Last week it was revealed that as the disturbances swept London, police broke
into encrypted social messaging networks, gaining access to the mobile phones of
hundreds of people and their messages. They had even prepared to close down
BlackBerry messaging and Twitter. Simultaneously, the government brought in MI5
and the giant eavesdropping national security centre GCHQ to access electronic
communications.

This same ruling elite sings the praises of the social media to undermine
governments in other countries when it suits its foreign policy interests. It
promoted the so-called “twitter” revolution in Iran as part of US-backed efforts
to overthrow President Mahmoud Ahmadinejad and install a more pro-Western
regime. On its own turf, however, it reacts ruthlessly to any form of
communication not controlled by the state.

All this is legitimized by the branding of working class youth as “feral rats”
and “wild beasts.” Anything now passes as acceptable discourse, as
representatives of both the right and “left” of official bourgeois politics
denounce a “criminal underclass,” supposedly generated by the welfare state and
“multi-culturalism.” Similar statements can be found in the fascistic manifesto
issued by Anders Behring Breivik before he slaughtered 76 people, mainly youth,
in Norway last month.

On the BBC, the historian David Starkey recently proclaimed that the
proto-fascist Tory politician Enoch Powell was correct when he warned in the
1960s that immigration would lead to civil unrest.

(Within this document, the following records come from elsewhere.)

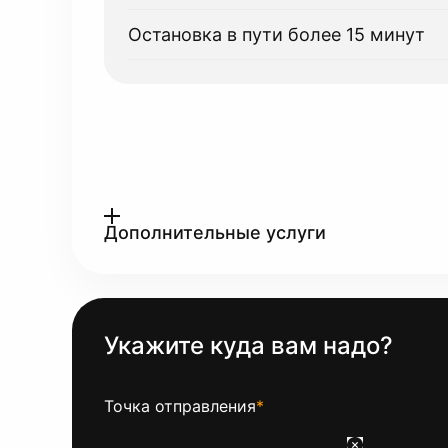
Остановка в пути более 15 минут
Дополнительные услуги
Укажите куда вам надо?
Точка отправления
*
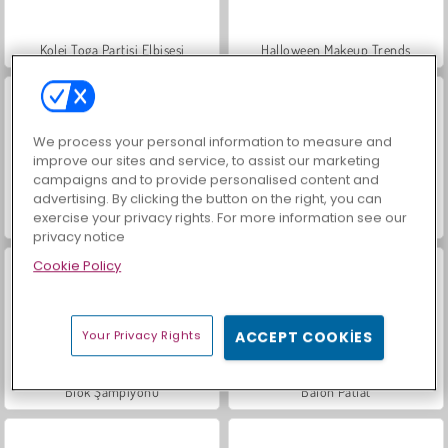
Kolej Toga Partisi Elbisesi
Halloween Makeup Trends
We process your personal information to measure and
improve our sites and service, to assist our marketing
campaigns and to provide personalised content and
advertising. By clicking the button on the right, you can
exercise your privacy rights. For more information see our
Koreli Süper Model Makyajı
Solucan Avı - Yılan Oyunu.io
privacy notice
Cookie Policy
Your Privacy Rights
ACCEPT COOKIES
Blok Şampiyonu
Balon Patlat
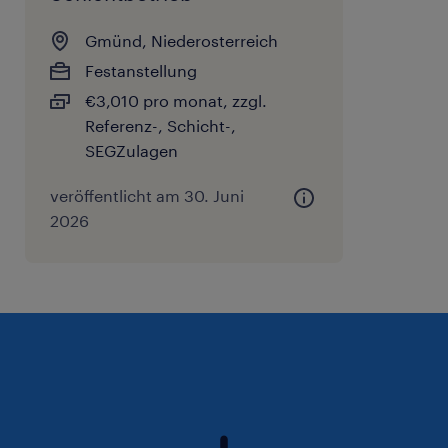
Gmünd, Niederosterreich
Festanstellung
€3,010 pro monat, zzgl.
Referenz-, Schicht-,
SEGZulagen
veröffentlicht am 30. Juni
2026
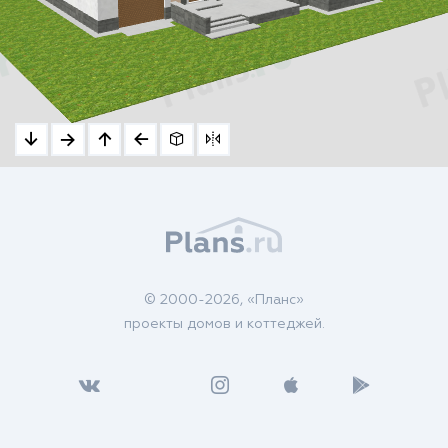
© 2000-2026, «Планс»
проекты домов и коттеджей.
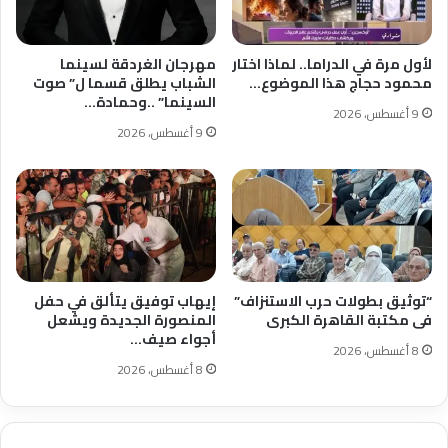
لأول مرة في الدراما.. لماذا اختار
مهرجان الغردقة لسينما
محمود حجاج هذا الموضوع…
الشباب يطلق قسما ل” صوت
السينما” ..وحمادة…
9 أغسطس، 2026
9 أغسطس، 2026
“توثيق بطولات حرب الاستنزاف”
إيهاب توفيق يتألق في حفل
فى مكتبة القاهرة الكبرى
المنصورة الجديدة ويشعل
أجواء صيف…
8 أغسطس، 2026
8 أغسطس، 2026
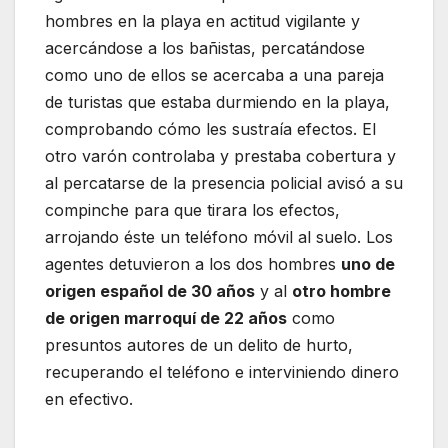
hombres en la playa en actitud vigilante y
acercándose a los bañistas, percatándose
como uno de ellos se acercaba a una pareja
de turistas que estaba durmiendo en la playa,
comprobando cómo les sustraía efectos. El
otro varón controlaba y prestaba cobertura y
al percatarse de la presencia policial avisó a su
compinche para que tirara los efectos,
arrojando éste un teléfono móvil al suelo. Los
agentes detuvieron a los dos hombres
uno de
origen español de 30 años
y al
otro hombre
de origen marroquí de 22 años
como
presuntos autores de un delito de hurto,
recuperando el teléfono e interviniendo dinero
en efectivo.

Powell’s mistake was to
consider that this would be the result of inter-racial violence, Starkey
asserted, when what has actually happened is that white working class youth
“have become black,” taken over by a “black” culture that has “intruded in
England,” which is “why so many of us have this sense literally of a foreign
country.”

Though Starkey characteristically uses racial terms to denote the targets of his
hatred, he clearly is using the term “black” to denounce all working class youth.

This hostility is shared by the liberal establishment and the corrupt purveyors
of identity politics. One-time civil liberty advocates such as Ian Dunt, editor
of politics.co.uk, declare that their previous injunctions against authoritarian
measures must be abandoned. Having caught “a glimpse of the breakdown of
society,” Dunt writes, we “must show we understand the need for tougher sanctions.”

Ken Livingstone and Dianne Abbott, prominent representatives of Labour’s
so-called “left,” call for greater police numbers and the use of water cannons,
while its minority commentators, who for years have milked racial politics to
feather their nests, demand greater repression. Derrick Campbell, chief
executive of race equality in Sandwell, West Midlands, calls for youth to be
birched.

The hysteria sweeping the political elite cannot be attributed solely to last
week’s unrest. The bourgeoisie is aware that it has entered a second stage in
the global crisis of capitalism that will exacerbate the class divisions already
exposed across Europe, the Middle East and internationally, producing enormous
shocks and upheavals.

They see in the disturbances in England only a foretaste of what is to come and
are panicked by their own political unpreparedness. In private, they have asked
themselves again and again how much longer the Labour Party, the trade unions
and the life-style “left” can contain popular opposition to deteriorating social
conditions and savage spending cuts. In the eruption of social anger among the
youth they see a frightening precursor to a much broader movement of the working
class.

Their reaction to the riots makes clear that their response to the eruption of
class struggles against the economic catastrophe caused by the failure of the
capitalist system will be to junk democratic rights and rely on naked state
violence.

The most far-reaching political conclusions must be drawn. Only the
revolutionary overthrow of capitalism can provide a way out for the working
class and the youth from a future of poverty, unemployment, war and dictatorship.